L’un des meilleurs moyens d’obtenir que le manager comprenne votre position – et s’engage dans la bonne direction – c’est de raconter une histoire :
- “Au tout début de ma carrière, je suis arrivé le premier sur le lieu d’un accident mortel, une décapitation,”explique Anthony. “Ça me hante encore aujourd’hui. J’essaie de faire comprendre aux nouveaux chefs des opérations que c’est une expérience à éviter absolument, parce que ça vous marque à vie”.
- Alex est du même avis, il se souvient d’une conversation sur un site avec un manager qui se tenait à la rampe en descendant les marches. Le manager lui a raconté comment un employé qui ne se tenait pas à la rampe d’un escalier était tombé et s’était tué dans la chute. “Non seulement tout le monde dans l’usine était touché” dit Alex, “mais moi aussi j’ai été touché par l’histoire qu’il m’a racontée. C’est à travers le récit et une connection émotionnelle qu’on parvient à ce résultat.”
Quand on travaille avec un grand nombre d’entreprises de soustraitance, il n’est pas seulement question d’un leader mais de créer un groupe de leaders :
- “Le niveau d’investissement à Toronto (Ontario) est considérable,” explique Hector, “c’est pourquoi on a besoin d’incorporer des petites et moyennes entreprises de soustraitance”. Ils ont créé une alliance et des partenariats autour de Dragados. “Quand ils entrevoient la perspective d’un contrat pour le prochain projet et que vous faites de la sécurité, et des performances de sécurité, un objectif primordial”, explique-t-il, le manager démobilisé sera relégué au second plan et se fera discret”.

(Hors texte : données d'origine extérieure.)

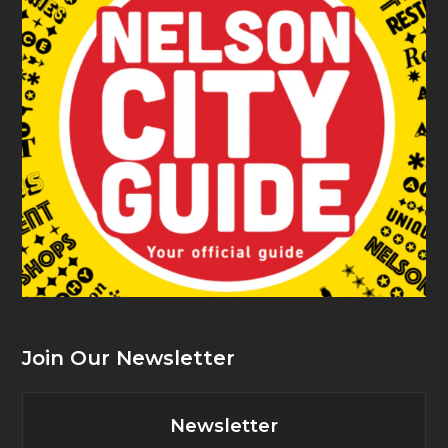
Join Our Newsletter
Newsletter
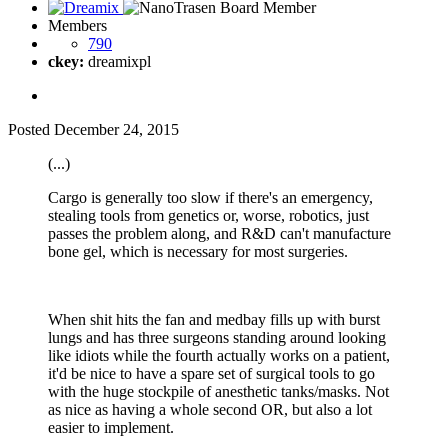
Members
790
ckey:
dreamixpl
Posted
December 24, 2015
(...)
Cargo is generally too slow if there's an emergency,
stealing tools from genetics or, worse, robotics, just
passes the problem along, and R&D can't manufacture
bone gel, which is necessary for most surgeries.
When shit hits the fan and medbay fills up with burst
lungs and has three surgeons standing around looking
like idiots while the fourth actually works on a patient,
it'd be nice to have a spare set of surgical tools to go
with the huge stockpile of anesthetic tanks/masks. Not
as nice as having a whole second OR, but also a lot
easier to implement.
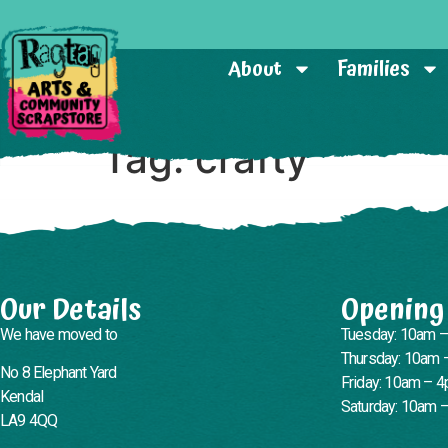
About
Families
Tag:
crafty
Our Details
Opening
We have moved to
Tuesday: 10am 
Thursday: 10am 
No 8 Elephant Yard
Friday: 10am – 
Kendal
Saturday: 10am 
LA9 4QQ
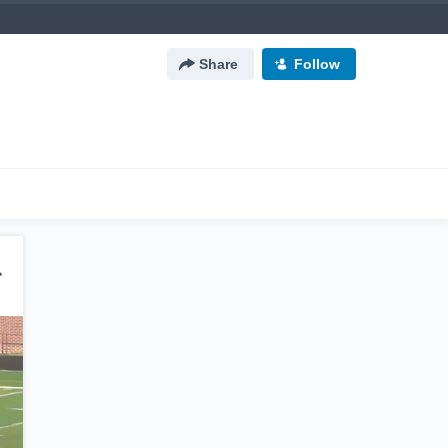
Share
Follow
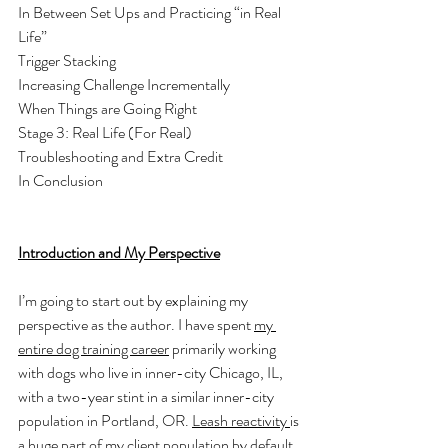
In Between Set Ups and Practicing “in Real 
Life”
Trigger Stacking 
Increasing Challenge Incrementally 
When Things are Going Right
Stage 3: Real Life (For Real) 
Troubleshooting and Extra Credit
In Conclusion
Introduction and My Perspective
I’m going to start out by explaining my 
perspective as the author. I have spent 
my 
entire dog training career
 primarily working 
with dogs who live in inner-city Chicago, IL, 
with a two-year stint in a similar inner-city 
population in Portland, OR. 
Leash reactivity 
is 
a huge part of my client population by default, 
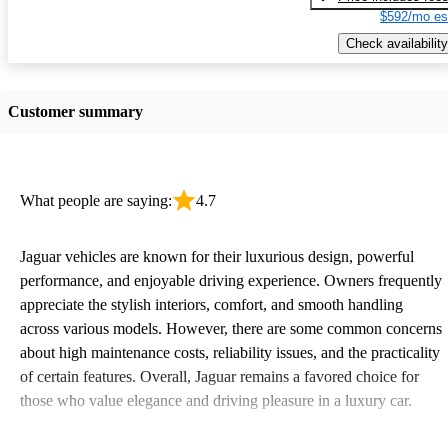
$592/mo es
Check availability
Customer summary
What people are saying:
4.7
Jaguar vehicles are known for their luxurious design, powerful
performance, and enjoyable driving experience. Owners frequently
appreciate the stylish interiors, comfort, and smooth handling
across various models. However, there are some common concerns
about high maintenance costs, reliability issues, and the practicality
of certain features. Overall, Jaguar remains a favored choice for
those who value elegance and driving pleasure in a luxury car.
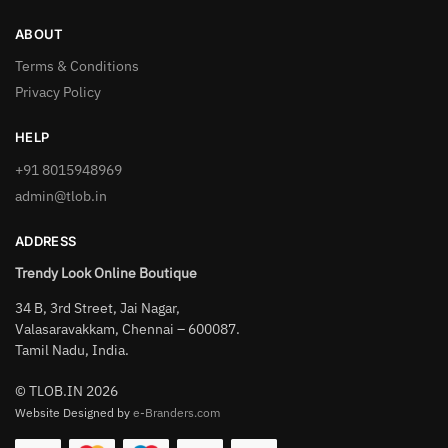
ABOUT
Terms & Conditions
Privacy Policy
HELP
+91 8015948969
admin@tlob.in
ADDRESS
Trendy Look Online Boutique
34 B, 3rd Street, Jai Nagar,
Valasaravakkam, Chennai – 600087.
Tamil Nadu, India.
© TLOB.IN 2026
Website Designed by
e-Branders.com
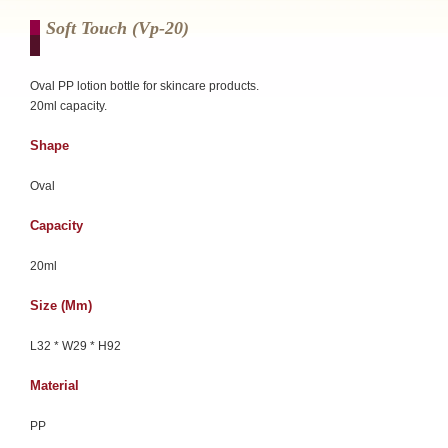
Soft Touch (vp-20)
Oval PP lotion bottle for skincare products.
20ml capacity.
Shape
Oval
Capacity
20ml
Size (mm)
L32 * W29 * H92
Material
PP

Larry demande aux experts, qui ont tous une longue expérience dans le domaine de la santé et de la sécurité, ce qu’ils auraient aimé savoir au début de leur carrière :
- Allez voir celui que vous pensez être votre ennemi juré,” dit Anthony, asseyez-vous et demandez-leur ce qui les motive à venir travailler chaque jour, et ce qui les démotive quand il s’agit de diriger des opérations en toute sécurité.

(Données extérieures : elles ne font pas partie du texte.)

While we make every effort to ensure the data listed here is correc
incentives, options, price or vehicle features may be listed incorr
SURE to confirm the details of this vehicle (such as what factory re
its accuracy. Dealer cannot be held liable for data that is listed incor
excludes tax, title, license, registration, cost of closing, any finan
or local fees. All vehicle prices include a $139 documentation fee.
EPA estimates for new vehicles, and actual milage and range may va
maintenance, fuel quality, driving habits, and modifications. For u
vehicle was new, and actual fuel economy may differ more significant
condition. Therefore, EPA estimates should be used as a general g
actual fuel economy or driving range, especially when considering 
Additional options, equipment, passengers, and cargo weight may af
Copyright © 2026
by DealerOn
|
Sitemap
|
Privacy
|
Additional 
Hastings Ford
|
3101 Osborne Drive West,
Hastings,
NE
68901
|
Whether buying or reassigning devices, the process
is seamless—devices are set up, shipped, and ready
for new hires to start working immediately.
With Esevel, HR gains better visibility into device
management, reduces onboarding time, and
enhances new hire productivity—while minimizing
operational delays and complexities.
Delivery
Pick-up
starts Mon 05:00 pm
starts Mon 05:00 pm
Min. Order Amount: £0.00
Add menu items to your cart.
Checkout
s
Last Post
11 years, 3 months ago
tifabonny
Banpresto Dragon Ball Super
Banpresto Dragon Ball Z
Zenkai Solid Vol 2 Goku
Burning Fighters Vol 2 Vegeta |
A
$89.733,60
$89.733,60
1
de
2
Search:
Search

- “Soyez clair, sachez ce que vous devez faire, et faites-le” dit Hector. “Gagnez l’adhésion des gens”. Il confie aussi qu’il est préférable de prendre des mesures immédiates, et de ne pas relâcher les efforts. Maintenez la pression, ne renoncez pas. Et à la fin les murs de Jericho finiront par s’effondrer”, plaisante-t-il.
- Selon Alex, “pour atteindre le Graal il faut trouver un moyen de simplifier ce que vous demandez sans l’édulcorer. Ce n’est pas facile à faire”.

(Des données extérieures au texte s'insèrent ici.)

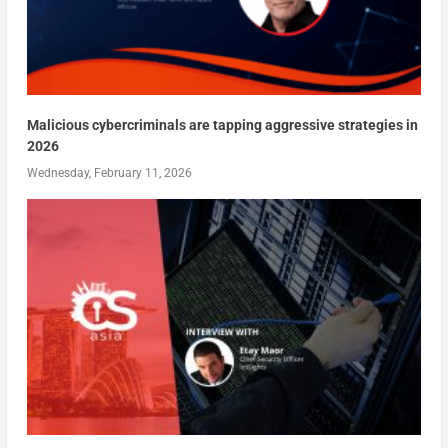
Malicious cybercriminals are tapping aggressive strategies in
2026
Wednesday, February 11, 2026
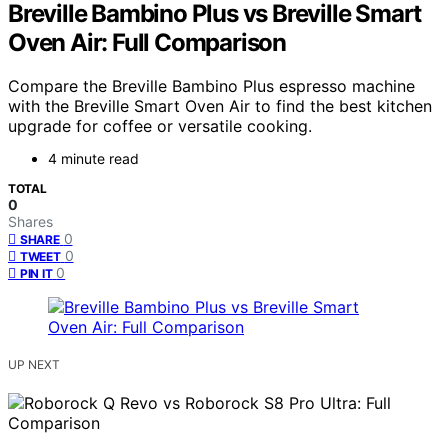
Breville Bambino Plus vs Breville Smart
Oven Air: Full Comparison
Compare the Breville Bambino Plus espresso machine
with the Breville Smart Oven Air to find the best kitchen
upgrade for coffee or versatile cooking.
4 minute read
TOTAL
0
Shares
0
SHARE
0
TWEET
0
PIN IT
UP NEXT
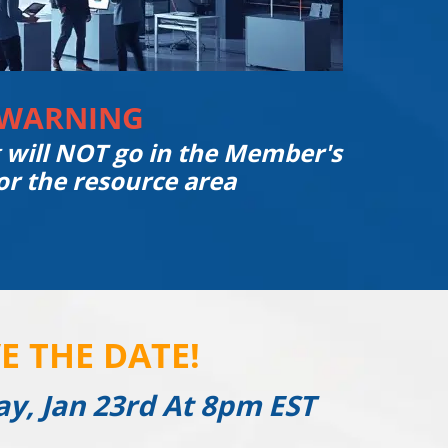
WARNING
g will NOT go in the Member's
or the resource area
E THE DATE!
ay, Jan 23rd At 8pm EST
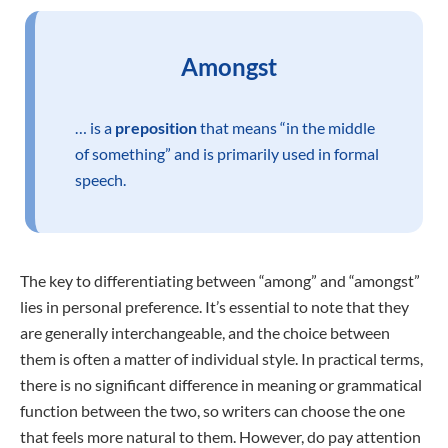
Amongst
… is a
preposition
that means “in the middle
of something” and is primarily used in formal
speech.
The key to differentiating between “among” and “amongst”
lies in personal preference. It’s essential to note that they
are generally interchangeable, and the choice between
them is often a matter of individual style. In practical terms,
there is no significant difference in meaning or grammatical
function between the two, so writers can choose the one
that feels more natural to them. However, do pay attention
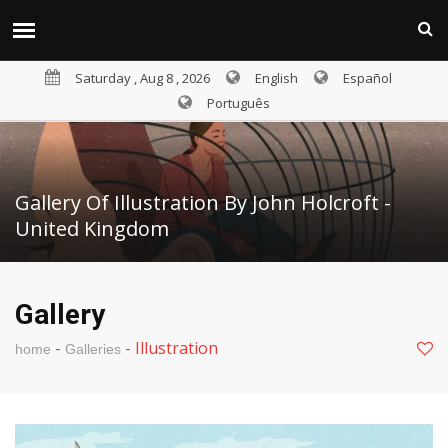
Saturday , Aug 8 , 2026
English
Español
Português
Gallery Of Illustration By John Holcroft -
United Kingdom
Gallery
-
-
Illustration
home
Galleries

- Par ailleurs, Anthony affirme que “tout le monde aime avoir le choix. Ce que j’essaie de faire, c’est de proposer un marché: je leur présente trois options pour améliorer la sécurité et je les laisse choisir celle qu’ils veulent développer”.
Une astuce de pro pour résoudre le casse-tête du manager démobilisé: “Ils se croient tous investis d’une mission secrète que personne d’autre ne connaît”, dit Hector. “Alors, parlez avec eux pour la découvrir.”
Que vous les nommiez “fuyants” ou “démobilisés”, les managers démobilisés constituent un vrai défi. Et on en rencontre beaucoup un peu partout. Mais même s’ils sont nombreux, les experts montrent qu’il n’est pas impossible de savoir les gérer. Avoir recours à la communication empathique pour trouver un terrain d’entente est un excellent moyen de vous faire accepter, que ce soit à travers une conversation détendue en tête à tête ou à travers le récit d’une histoire. Comprenez qu’il est peu probable qu’ils se moquent de la sécurité des gens, ils ont simplement d’autres priorités concurrentes. Une fois que vous vous comprenez mutuellement, vous pouvez commencer à avancer.
Comme le dit Larry, “si vous tenez un miroir à ces gens, essayez de tenir un miroir amical”. Ne compliquez pas les choses, et gardez toujours la sécurité des employés parmi vos objectifs prioritaires. Plus important encore, ne lâchez pas.